Methodvocacy

Laura Poitras, one of the journalists who broke the Edward Snowden story, is portrayed in the NYT Magazine this week. It’s a long read, but one passing comment toward the end grabbed me:

Poitras… disagrees with the suggestion that their work amounts to advocacy by partisan reporters. “Yes, I have opinions,” she told me. “Do I think the surveillance state is out of control? Yes, I do. This is scary, and people should be scared. A shadow and secret government has grown and grown, all in the name of national security and without the oversight or national debate that one would think a democracy would have. It’s not advocacy. We have documents that substantiate it.”

As I read it, Poitras sees the difference between her brand of journalism and outright advocacy is documentary support in the former.

This distinction didn’t ring true for me. I spent a long time in the advocacy racket, processing documents every day to substantiate an agenda. Advocates that didn’t do the same would not have much success.

How did my work differ from journalism, if at all?

On the one hand, my advocacy had a clear point of view – whereas most journalists did not have an explicit point of view. However, any systematic content analysis of reporting (as I attempted to conduct here) would show that reporters tended to favor certain points of view. So not too much difference in practice.

In fact, I see the differences between advocacy and journalism (at least as they are practiced in 2013) as exactly the opposite of those suggested by Poitras. The difference between my work and the work of most journalists that I came into contact with was a much deeper reliance on documentation on my part. Especially in DC, journalists make selective use of spin from various sources to weave together a story – rarely pushing beyond that. This was probably due to some combination of lack of will and lack of time.

Maybe the major distinction is not between advocacy and journalism, but between “web aggregator” journalism and deep investigative reporting a la Poitras and Glenn Greenwald. Advocates can – depending on their rigor – fall on this spectrum as well.

Well-done advocacy and well-done investigative journalism are not that different in terms of their acknowledgement of perspective and use of documentation. The major difference seems to be that advocates are always in a debate about the costs and benefits of their means relative to their ends. From the lengths that Poitras and company go to to hide their own tracks, I’m guessing that they see the means as an end in themselves. The privately waged war for privacy, whatever inconvenience it may entail to try to keep one’s own communications private.

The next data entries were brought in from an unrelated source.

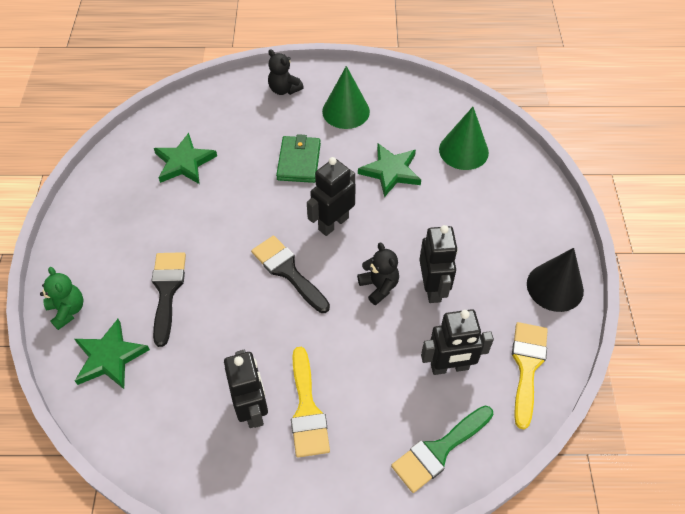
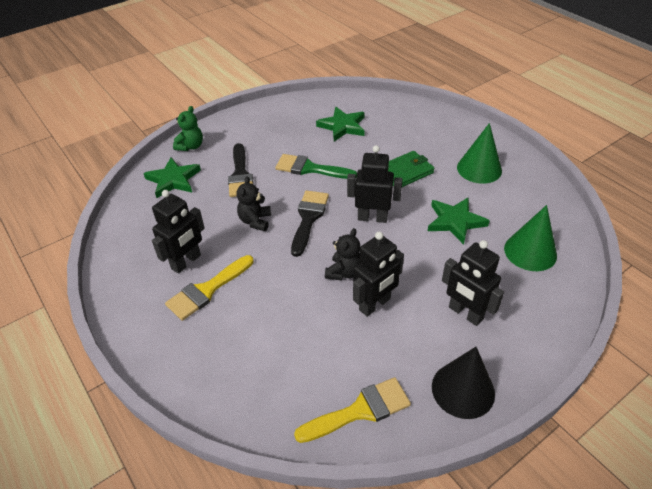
camera: 55 degrees right, 10 degrees down
(167, 290) = (240, 175): black brush -> black brush turned 120 degrees clockwise
(284, 89) = (457, 131): black teddy bear -> black teddy bear (255, 221)
(439, 451) = (231, 388): green brush -> green brush (310, 168)
(449, 367) = (312, 355): black robot -> black robot (465, 313)

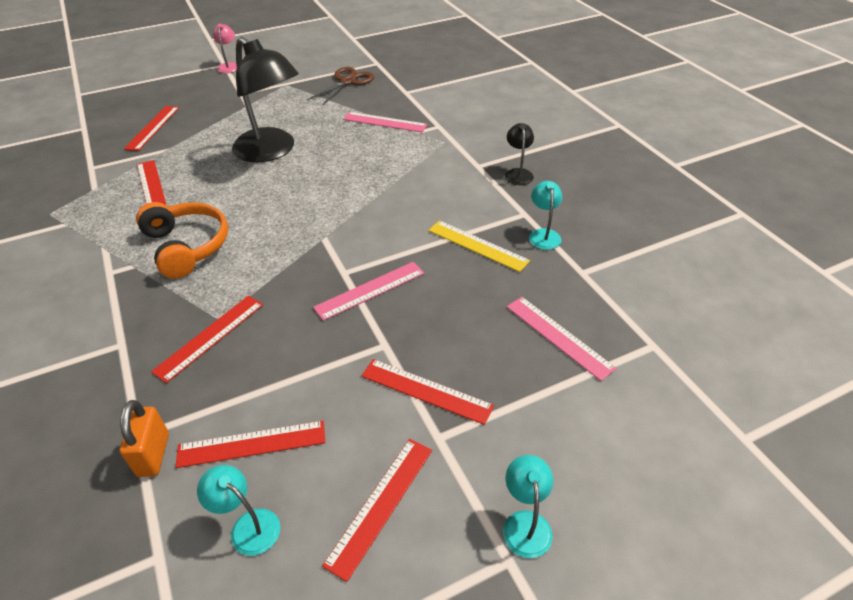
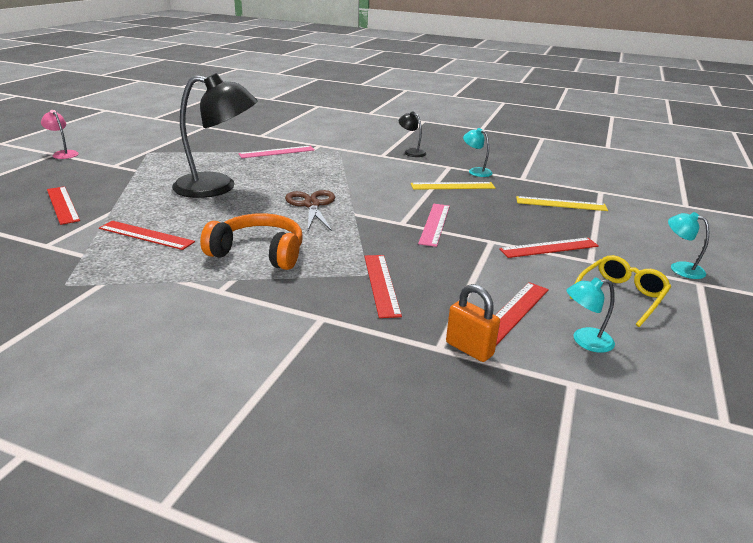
camera: 45 degrees left, 15 degrees down
(347, 82) = (202, 140): brown scissors -> brown scissors (312, 205)
(381, 505) = (621, 296): red ruler -> yellow glasses
(558, 337) = (561, 204): pink ruler -> yellow ruler

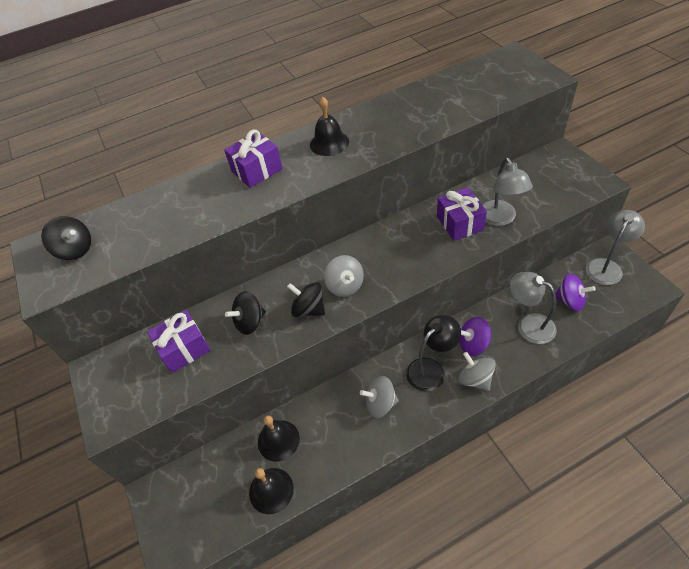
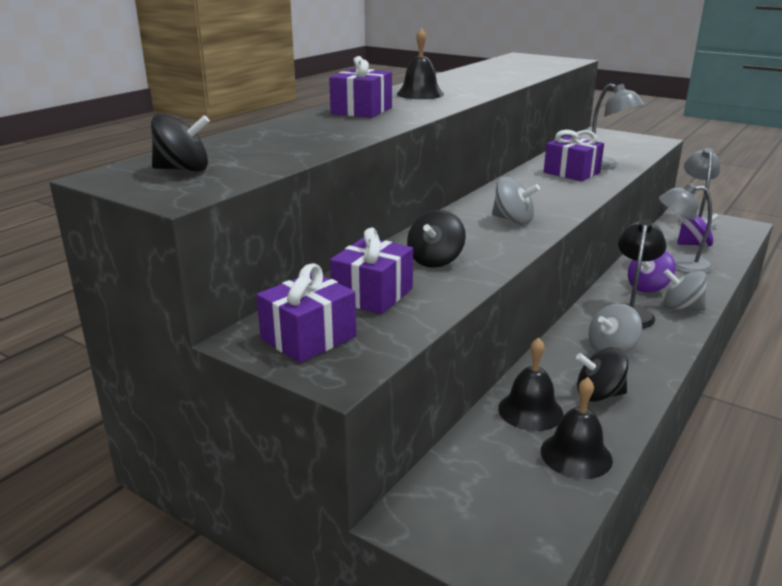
camera: 35 degrees left, 25 degrees down
(120, 380) = (308, 338): none -> purple gift
(309, 309) = (494, 240): black spinning top -> black spinning top (599, 395)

Similar debates about what constitutes good research brew in academia. Quantitative work is typically seen as more rigorous than qualitative work. But the abstractions in econometrics aren’t always well grounded in the phenomenon they are trying to study. Indeed, some academics torture quantitative data until it confesses (to paraphrase the economist Ronald Coase).

In contrast, qualitative work (especially of the grounded theory variety) don’t reach any conclusion unless it stems directly from the phenomenon they are studying. But, this opens up the method to more so-called “investigator bias”, since what a researcher is “seeing” in the data may simply reflect their own conceptions of the world. Good qualitative methods, however, give researchers a host of tools to check their biases.

In my own work, I am using qualitative and quantitative methods to study international legal processes. This brings me into the orbit of yet another type of research: “legal academic” work. Lawyering is about selectively stringing together facts to win arguments, and much legal academic work is about citing as many “authorities” as one can find for a point of view one outlined in advance. This is quite a bit like advocacy, although it privileges law sources over other types of evidence. Non-legal academics  advocates are more omnivorous about their sources.

In short, I was once the type of advocate relying on documents that Poitras seems to dismiss but didn’t understand. Now, bits of advocacy constitute the documents I study. I wish someone would wikileak me my dissertation already, because my head hurts from all this meta.